— To do —
Each line of the data below that contains "date" must be copied.

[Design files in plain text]
[Start of section]
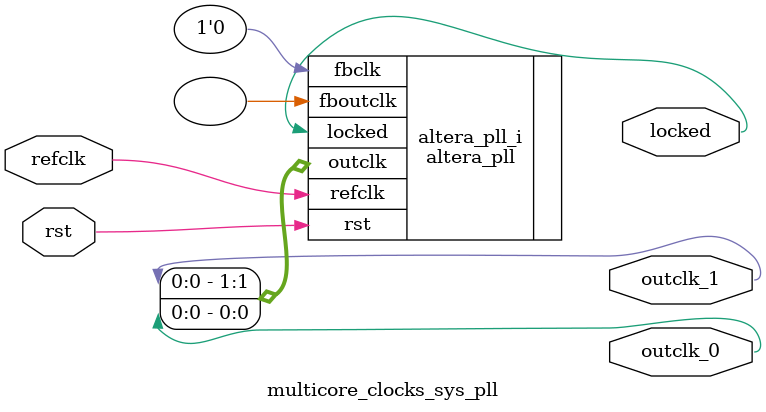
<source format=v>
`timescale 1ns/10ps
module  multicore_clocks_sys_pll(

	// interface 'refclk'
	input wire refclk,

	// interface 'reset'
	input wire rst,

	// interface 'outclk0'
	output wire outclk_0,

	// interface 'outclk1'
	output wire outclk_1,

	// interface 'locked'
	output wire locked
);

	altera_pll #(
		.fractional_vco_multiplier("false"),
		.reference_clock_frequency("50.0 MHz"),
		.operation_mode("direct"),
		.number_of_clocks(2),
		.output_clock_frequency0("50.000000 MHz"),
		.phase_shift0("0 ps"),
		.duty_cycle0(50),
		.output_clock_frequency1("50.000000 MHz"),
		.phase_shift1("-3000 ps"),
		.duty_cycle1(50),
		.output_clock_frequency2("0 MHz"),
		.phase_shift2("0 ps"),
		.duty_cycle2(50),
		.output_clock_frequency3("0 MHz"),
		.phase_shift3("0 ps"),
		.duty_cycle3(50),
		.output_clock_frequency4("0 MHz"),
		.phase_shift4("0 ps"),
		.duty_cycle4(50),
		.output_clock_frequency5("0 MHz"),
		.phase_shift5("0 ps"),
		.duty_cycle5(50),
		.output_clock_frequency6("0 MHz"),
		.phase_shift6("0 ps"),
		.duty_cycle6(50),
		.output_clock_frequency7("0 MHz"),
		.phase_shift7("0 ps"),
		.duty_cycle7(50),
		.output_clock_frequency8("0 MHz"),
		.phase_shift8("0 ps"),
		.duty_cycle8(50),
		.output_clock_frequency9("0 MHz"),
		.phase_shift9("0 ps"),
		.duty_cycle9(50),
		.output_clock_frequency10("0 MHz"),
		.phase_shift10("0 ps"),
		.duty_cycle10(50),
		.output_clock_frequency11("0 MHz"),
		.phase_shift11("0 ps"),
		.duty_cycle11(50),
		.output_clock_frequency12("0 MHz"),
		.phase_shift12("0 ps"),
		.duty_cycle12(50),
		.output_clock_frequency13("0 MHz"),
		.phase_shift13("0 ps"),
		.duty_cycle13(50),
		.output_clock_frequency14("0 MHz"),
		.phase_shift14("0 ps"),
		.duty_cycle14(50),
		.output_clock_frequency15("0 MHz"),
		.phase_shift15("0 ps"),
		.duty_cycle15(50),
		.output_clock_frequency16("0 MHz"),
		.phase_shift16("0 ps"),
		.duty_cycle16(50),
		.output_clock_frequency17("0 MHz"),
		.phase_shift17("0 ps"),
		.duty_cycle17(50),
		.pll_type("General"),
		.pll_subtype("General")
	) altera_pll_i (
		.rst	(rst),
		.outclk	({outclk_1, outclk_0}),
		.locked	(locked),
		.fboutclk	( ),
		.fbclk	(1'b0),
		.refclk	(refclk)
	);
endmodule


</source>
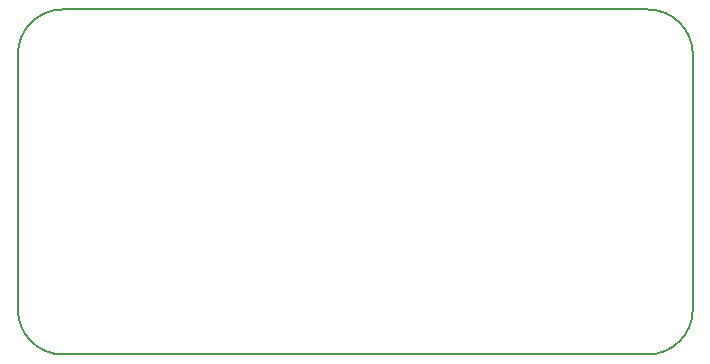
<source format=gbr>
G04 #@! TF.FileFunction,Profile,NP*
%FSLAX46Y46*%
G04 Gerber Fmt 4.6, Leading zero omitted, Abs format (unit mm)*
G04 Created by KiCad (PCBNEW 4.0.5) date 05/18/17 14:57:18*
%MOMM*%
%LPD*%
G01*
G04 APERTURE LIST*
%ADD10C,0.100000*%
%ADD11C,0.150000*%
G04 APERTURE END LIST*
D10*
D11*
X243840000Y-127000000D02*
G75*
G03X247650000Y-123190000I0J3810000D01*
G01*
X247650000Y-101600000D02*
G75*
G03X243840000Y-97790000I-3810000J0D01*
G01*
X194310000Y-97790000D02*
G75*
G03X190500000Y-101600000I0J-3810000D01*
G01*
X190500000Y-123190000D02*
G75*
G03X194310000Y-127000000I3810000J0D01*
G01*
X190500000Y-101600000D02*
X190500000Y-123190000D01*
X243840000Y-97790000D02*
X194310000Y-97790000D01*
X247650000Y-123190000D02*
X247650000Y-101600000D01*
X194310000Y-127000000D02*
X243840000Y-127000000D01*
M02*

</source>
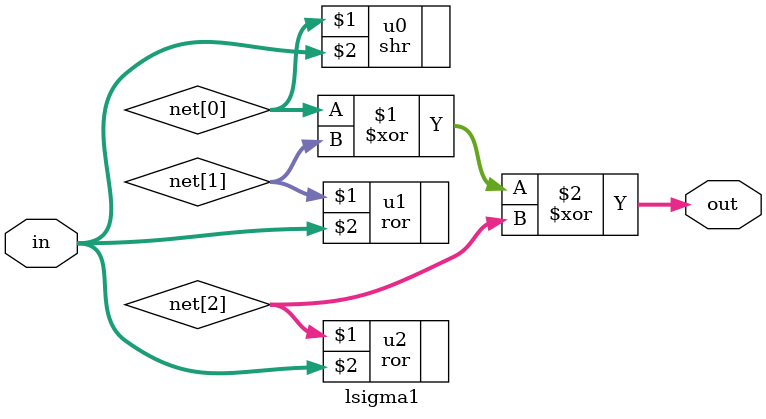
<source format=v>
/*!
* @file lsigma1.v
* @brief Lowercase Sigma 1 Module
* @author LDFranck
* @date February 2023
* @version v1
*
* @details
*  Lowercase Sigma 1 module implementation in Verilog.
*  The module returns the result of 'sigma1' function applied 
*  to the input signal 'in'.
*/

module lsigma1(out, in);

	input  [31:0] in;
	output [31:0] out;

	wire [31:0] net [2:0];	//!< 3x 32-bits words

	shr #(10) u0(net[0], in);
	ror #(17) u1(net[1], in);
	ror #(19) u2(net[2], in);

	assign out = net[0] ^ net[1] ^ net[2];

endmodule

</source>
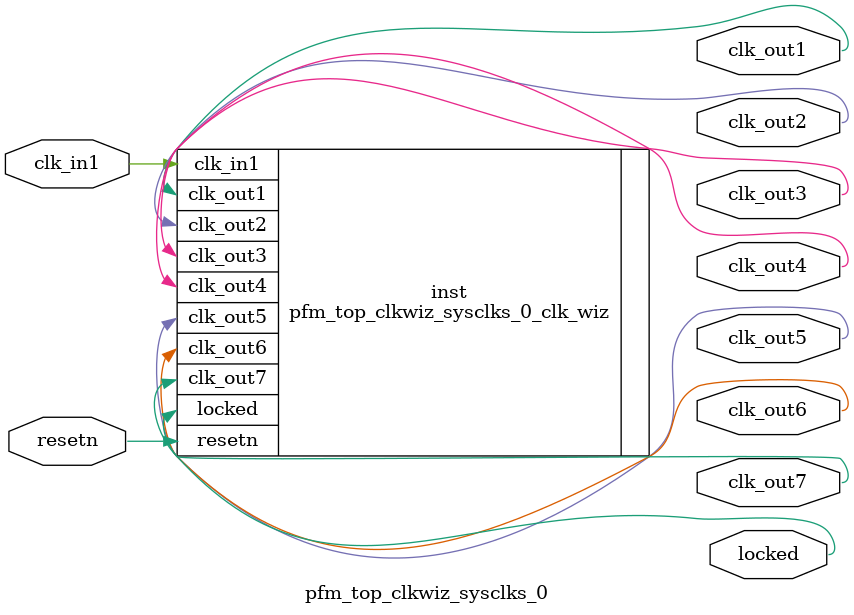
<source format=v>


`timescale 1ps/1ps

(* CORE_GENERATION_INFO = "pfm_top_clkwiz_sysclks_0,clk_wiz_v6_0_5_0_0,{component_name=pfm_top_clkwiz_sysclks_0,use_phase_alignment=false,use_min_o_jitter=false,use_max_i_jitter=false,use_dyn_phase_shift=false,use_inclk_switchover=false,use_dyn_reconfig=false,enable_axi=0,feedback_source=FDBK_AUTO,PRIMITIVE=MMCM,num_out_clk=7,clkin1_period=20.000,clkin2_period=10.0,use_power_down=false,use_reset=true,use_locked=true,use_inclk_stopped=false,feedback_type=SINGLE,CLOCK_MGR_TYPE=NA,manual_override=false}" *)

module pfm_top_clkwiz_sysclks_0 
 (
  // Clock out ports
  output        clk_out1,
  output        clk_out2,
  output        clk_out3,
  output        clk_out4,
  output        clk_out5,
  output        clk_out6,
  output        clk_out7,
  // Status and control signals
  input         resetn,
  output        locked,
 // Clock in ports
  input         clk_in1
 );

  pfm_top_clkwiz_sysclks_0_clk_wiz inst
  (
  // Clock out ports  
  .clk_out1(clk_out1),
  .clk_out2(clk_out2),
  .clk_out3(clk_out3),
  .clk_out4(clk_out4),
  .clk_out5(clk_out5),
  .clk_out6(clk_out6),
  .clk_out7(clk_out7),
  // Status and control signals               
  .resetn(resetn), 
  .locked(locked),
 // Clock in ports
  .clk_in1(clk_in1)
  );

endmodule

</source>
[End of section]
— Expected answer —
G04 Created by KiCad (PCBNEW 4.0.5) date 05/18/17 14:57:18*
* @date February 2023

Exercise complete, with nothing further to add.